В связи с этим Леонтий Византийский вводит понятие, чаще всего соотносимое с его именем: «воипостасное» (ἐνυπόστατον). Обозначаемое им не совпадает ни с «ипостасью», ни с «сущностью», хотя в ипостаси и удостоверяется наличие определенных природ. Понятие «воипостасное» создано как коррелирующее с «безыпостасным», т. е. «не имеющим собственной ипостаси»: именно таким утверждается присутствие человеческой природы во Христе. «Безыпостасное» (ἀνυπόστατον) имеет два смысла: первый – нечто вообще не сущее, второй – имеющее бытие в чем-то ином, как, например, акциденции в субстанции. Второй смысл – единственный, который Леонтий Византийский влагает в термин «воипостасное». Тот допускает только два возможных способа множественного существования в связке «природа – ипостась»: единство различных ипостасей в одном эйдосе / виде или единство различных видовых природ в одной ипостаси. «Воипостасное» выражает состояние действительного бытия в ином: наличие одной сущности в ипостаси, в которой субсистирует другая сущность. Именно так ипостась Христа воипостазировала в себе неделимую отдельную человеческую природу, с которой божественная природа вступила в ипостасное соединение, не искажая этим природного логоса, сущностных свойств, сил или энергий обеих природ. Не подвергаясь изменениям, две природы взаимно проникают друг в друга (перихореза), так что через единение с Логосом плоть сама становится источником вливающейся во всецелую человечность божественной жизни.

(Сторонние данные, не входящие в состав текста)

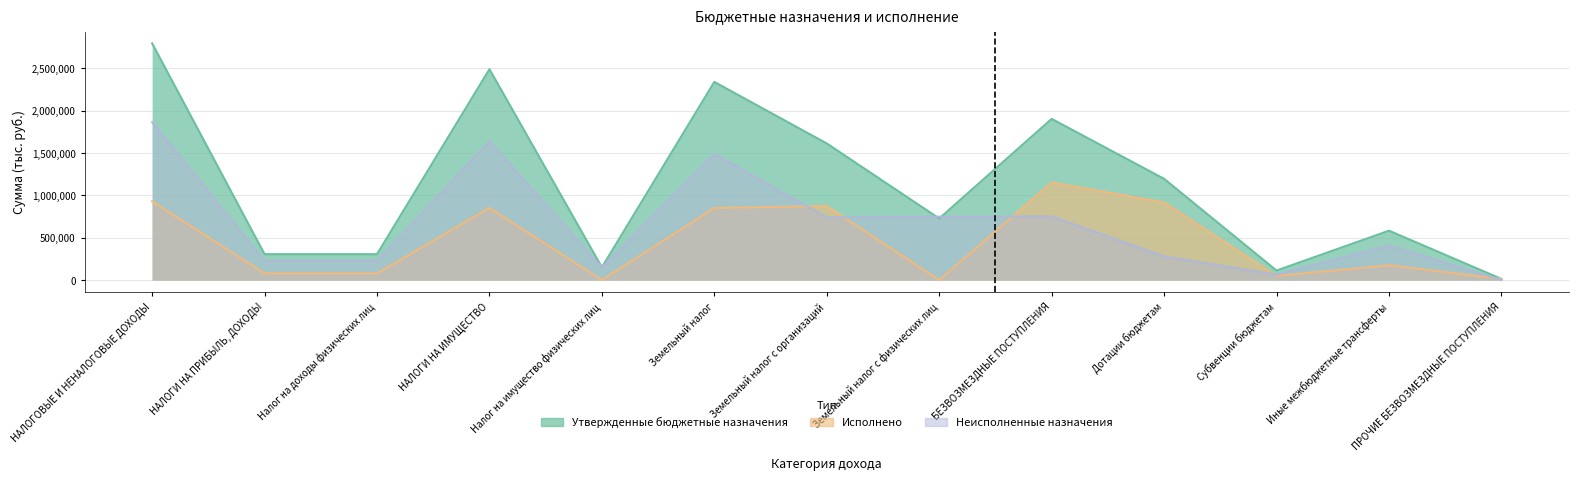

How many times do Исполнено and Неисполненные назначения cross each other?

5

У Леонтия Иерусалимского появляется еще одно понятие, не встречающееся в текстах Леонтия Византийского: «составная ипостась» (ὑπόστασις σύνθετος). В нем получает достаточно сильное выражение тот тезис, что единение природ во Христе свершилось на ипостасном, а не на природном уровне. Это понятие послехалкидонской теологии сделало возможной смысловую доступность догмата о неслитном и нераздельном единстве природ во Христе. Оба Леонтия утверждают, что Христос, всецело Бог и всецело человек, имеет Своими непосредственными частями Божество и человечество. Пока душа и тело остаются «частями частей», нет нужды упоминать их порознь. В то же время оба Леонтия настаивают на точной аналогии между ипостасным единством во Христе и единством души и тела в человеке. Это утверждение не только заключает в себе онтологическую неясность, но и свидетельствует о завышенной оценке ипостаси в отношении к природе. Уравновешивание этого отношения – проблема, решать которую будет следующее столетие68.